EXTRAIT PRÉSENTÉ:
_ _ _ _ _ _ _
Quelles sont les autres difficultés rencontrées par ces élèves ?

* Difficultés d’apprentissage

Tant que la retranscription des sons n’est pas automatisée, il est très difficile pour ces élèves d’acquérir des notions grammaticales, orthographiques, lexicales, littéraires, un tant soit peu complexes (sans parler de toutes les matières qui font appel à la lecture ou à l’écriture), car leur attention est obnubilée par des tâches simples qui auraient dû être devenues réflexes. Il est difficile également pour ces élèves de copier un texte sans erreurs, encore plus de suivre un cours non écrit, de prendre des notes, etc. [5]

* Difficultés comportementales

Ces élèves présentent, souvent, des problèmes de comportement.

Dans le rapport à soi-même : chez ces élèves, on découvre souvent une perte de l’estime de soi, une vision globalement négative de la vie. Tandis que les élèves qui n’ont pas ces difficultés ont tendance à parler de leurs moments de joie, de gaieté, de leur attitude généralement positive face à la vie… Dans les autoportraits rédigés par les premiers, on lit fréquemment des déclarations comme « la vie ses nulle, et ses vrai ! » ou (in extenso ; les mots raturés le sont sur la copie) : « Je suis une fille je sui petite d taille et je suis une fill qui esme rire et parler. Et je sui surtout pas inteligent mais une ratca rackaein rakaieu racaille. ». Le cas de cette jeune fille est très révélateur (même si, bien sûr, chaque destin est singulier), car il est étonnant de constater qu’à travers sa dysorthographie (en la lisant, on comprend qu’elle « esme rire et parler » plutôt qu’écrire), elle trouve le chemin jusqu’au mot « racaille ». Tout dans son comportement montrait en effet que pour camoufler un manque d’estime de soi bien compréhensible, elle se donnait, devant ses camarades avant tout, une allure agressive et violente de « racaille » et faisait preuve, en revanche, en classe d’une inertie presque totale…

Dans le rapport aux autres, deux possibilités s’offrent donc à ces élèves : ils « implosent » ou « explosent » (ou les deux alternativement). Soit ils se « renferment », se mettent dans un état d’« absentéisme intérieur », se font le plus discret possible afin d’être le moins interrogés ; soit ils cherchent un exutoire pour regagner sur un autre plan une estime de soi bien entamée et défouler une énergie trop longtemps contenue ; c’est alors souvent le choix de la perturbation, voire de la provocation, de l’agressivité, verbale et/ou physique. Le seul élève ayant fait preuve de violence physique devant et envers moi (renversant tables et chaises dans un accès de rage, avant de s’enfuir en courant, parce que je gardais son carnet de correspondance pour rédiger un mot) était un élève gravement dysorthographique, que j’avais essayé, en vain, d’orienter vers un dépistage de dyslexie et une UPI (unité pédagogique d’intégration, appelée désormais Unité localisé pour l’inclusion scolaire - ULIS). Les deux années passées, la majorité des élèves repérés en début d’année comme « dysorthographiques » ont été vus ensuite par les CPE du collège Georges Pompidou, pour des problèmes comportementaux… [6] On voit nettement comment s’imbriquent les plans comportemental et pédagogique.
_ _ _ _ _ _ _
DONNÉES:
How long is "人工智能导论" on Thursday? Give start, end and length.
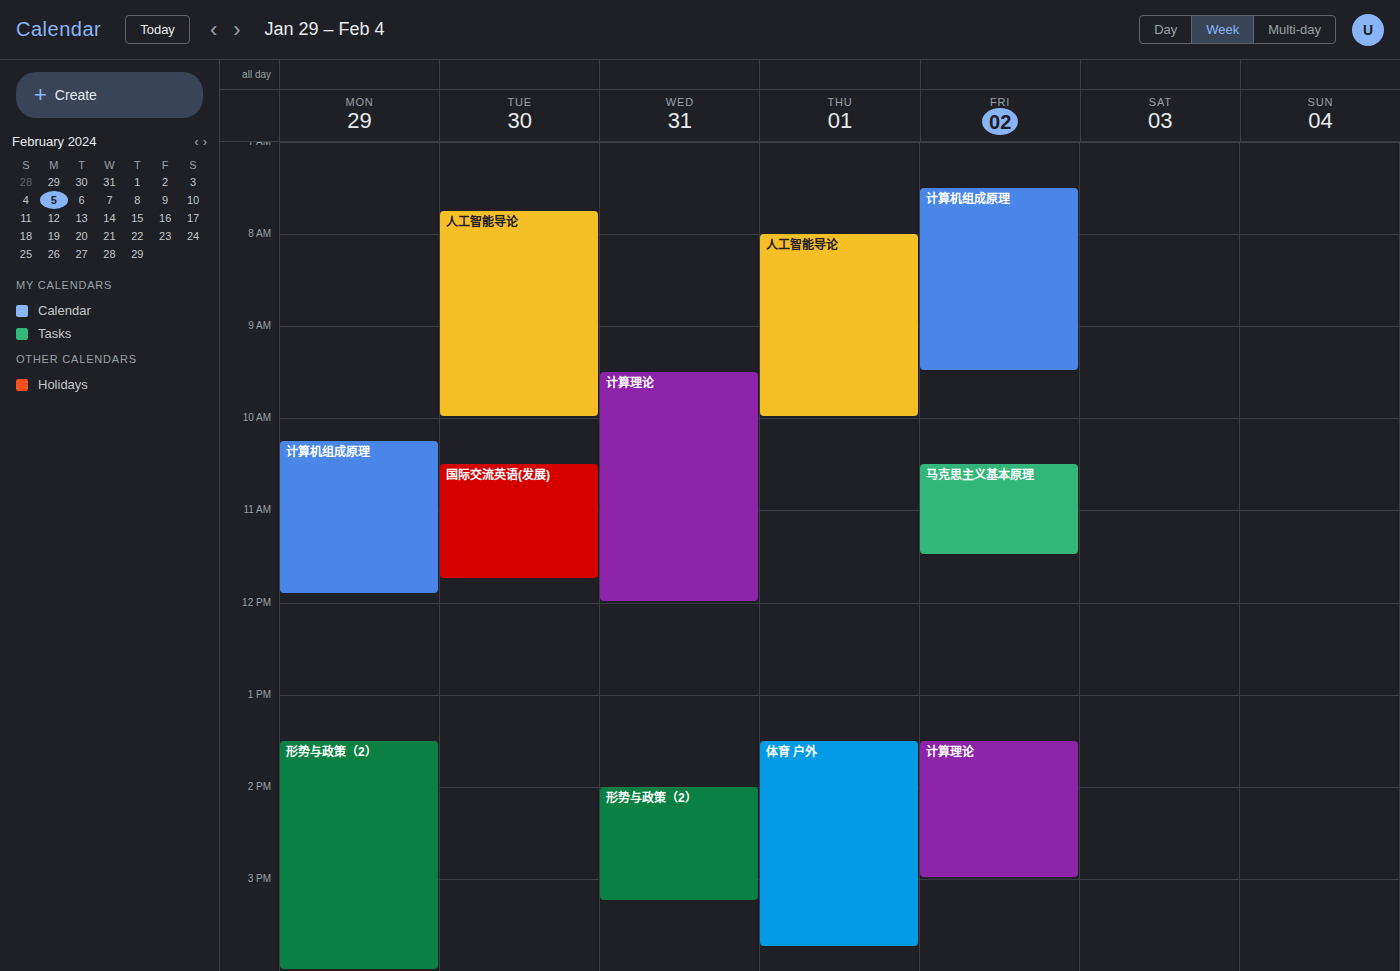
8:00 AM to 10:00 AM, 2 hours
_ _ _ _ _ _ _
VOTRE TÂCHE: D'après l'extrait, quels types de notions ces élèves ont-ils beaucoup de mal à acquérir tant que la retranscription des sons n'est pas automatisée ? Donnez-les tous.

RÉPONSE ATTENDUE: Les notions grammaticales, orthographiques, lexicales et littéraires.